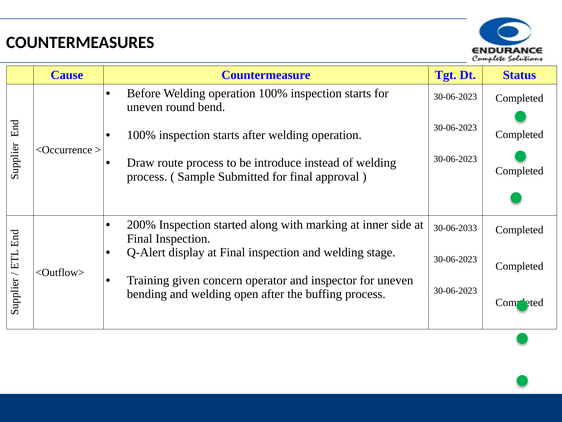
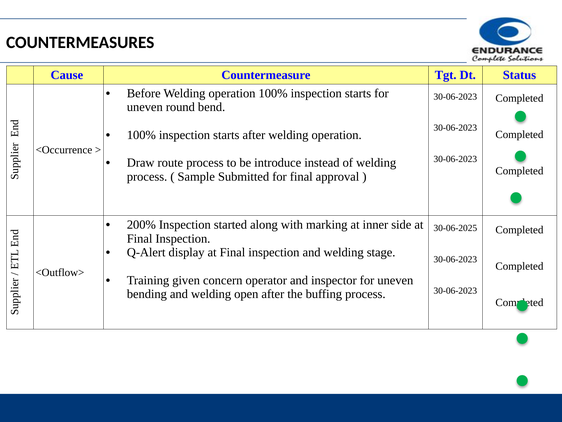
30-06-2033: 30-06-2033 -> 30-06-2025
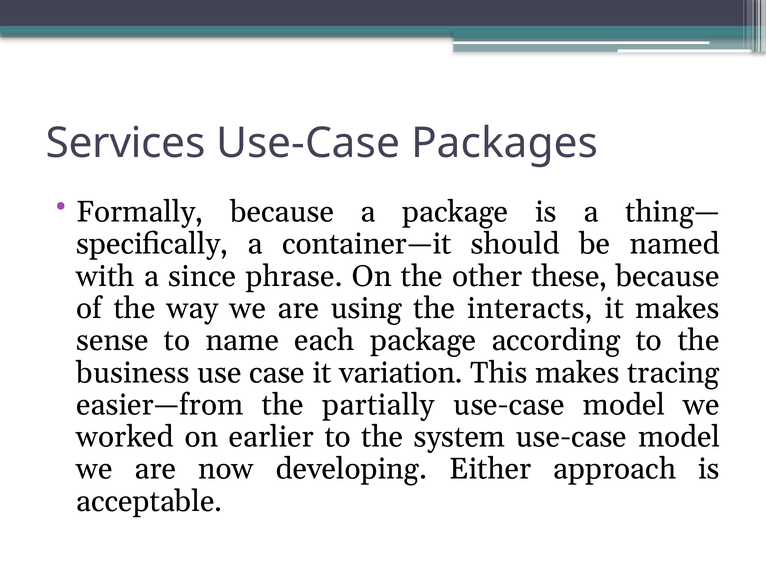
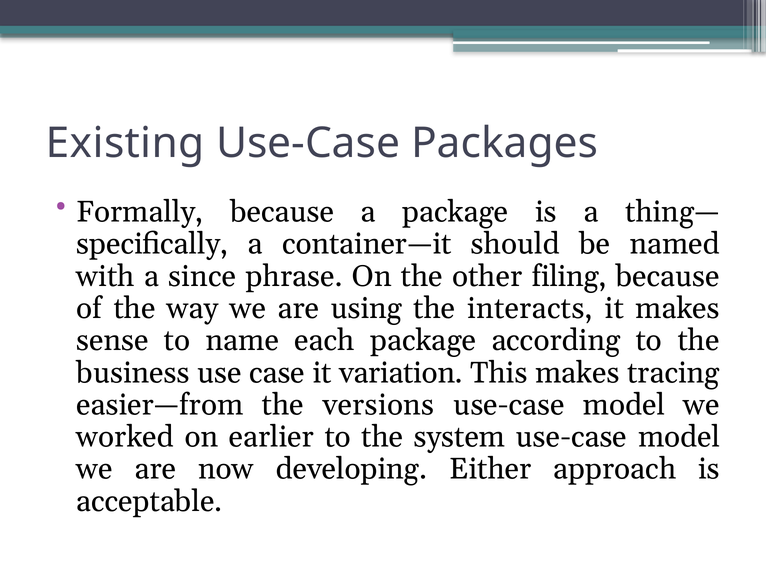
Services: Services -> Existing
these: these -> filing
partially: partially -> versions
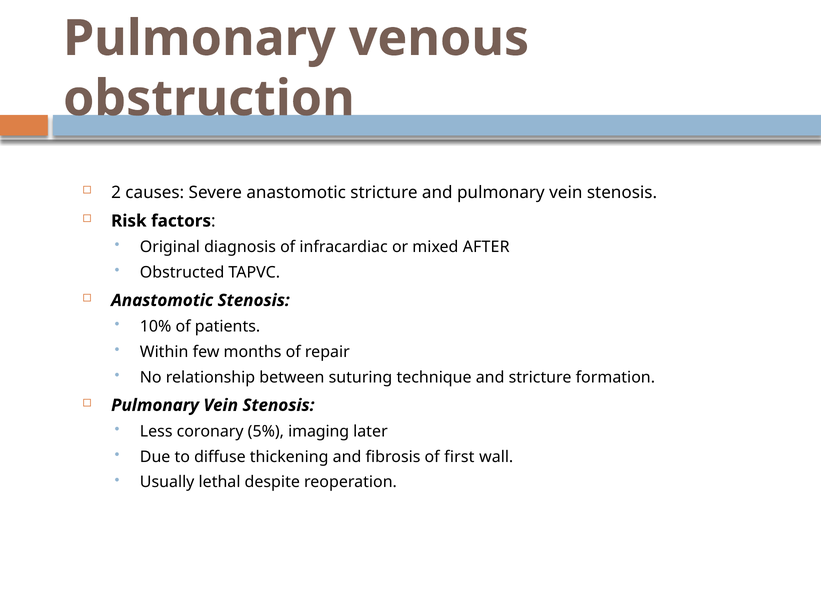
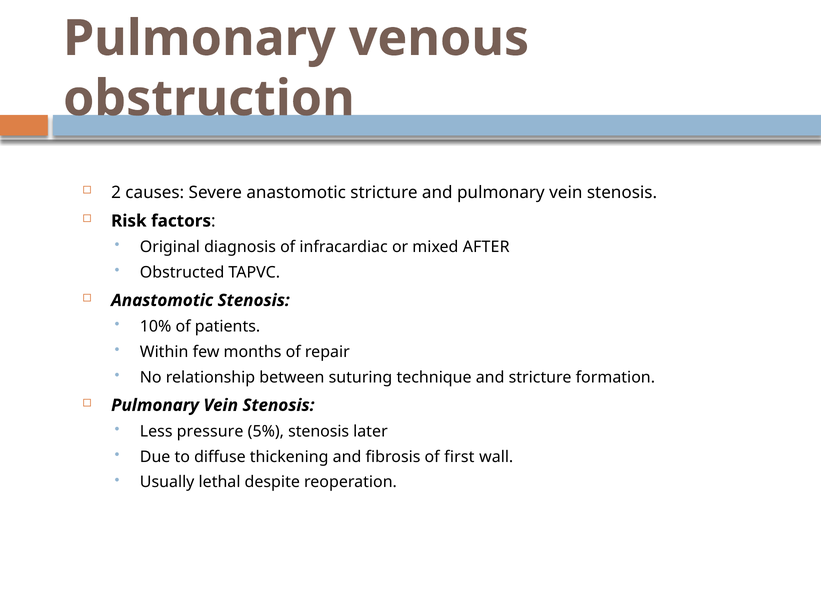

--

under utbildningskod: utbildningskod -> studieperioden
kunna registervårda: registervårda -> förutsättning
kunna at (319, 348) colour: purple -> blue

• SET EXERCISE: Could you copy the lines from the one with "30-06-2033: 30-06-2033 -> 30-06-2025" up to and including the one with "partially: partially -> versions", leaving out the pictures?

• WRITTEN REPLY:
30-06-2033: 30-06-2033 -> 30-06-2025
Services: Services -> Existing
these: these -> filing
partially: partially -> versions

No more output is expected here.